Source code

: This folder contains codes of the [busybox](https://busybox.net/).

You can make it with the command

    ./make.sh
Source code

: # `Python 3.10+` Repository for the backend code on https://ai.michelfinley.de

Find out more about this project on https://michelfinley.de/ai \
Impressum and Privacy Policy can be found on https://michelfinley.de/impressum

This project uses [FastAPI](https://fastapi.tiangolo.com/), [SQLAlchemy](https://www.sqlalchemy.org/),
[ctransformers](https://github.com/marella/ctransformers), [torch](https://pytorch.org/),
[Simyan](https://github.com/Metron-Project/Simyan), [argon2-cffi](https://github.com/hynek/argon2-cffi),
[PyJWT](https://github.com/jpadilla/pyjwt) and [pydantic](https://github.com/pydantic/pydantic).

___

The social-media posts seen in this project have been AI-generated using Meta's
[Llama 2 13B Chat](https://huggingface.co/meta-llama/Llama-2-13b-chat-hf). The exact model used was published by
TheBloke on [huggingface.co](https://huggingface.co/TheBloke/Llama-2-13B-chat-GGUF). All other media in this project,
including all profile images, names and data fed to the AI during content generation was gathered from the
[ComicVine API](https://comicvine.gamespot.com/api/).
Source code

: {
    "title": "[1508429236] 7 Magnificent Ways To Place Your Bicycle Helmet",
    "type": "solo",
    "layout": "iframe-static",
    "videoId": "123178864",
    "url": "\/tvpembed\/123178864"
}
*****
WORK TASK :: Using the listing above, work out how many lines contain the string "michelfinley" and return only that number.

OUTPUT :: 3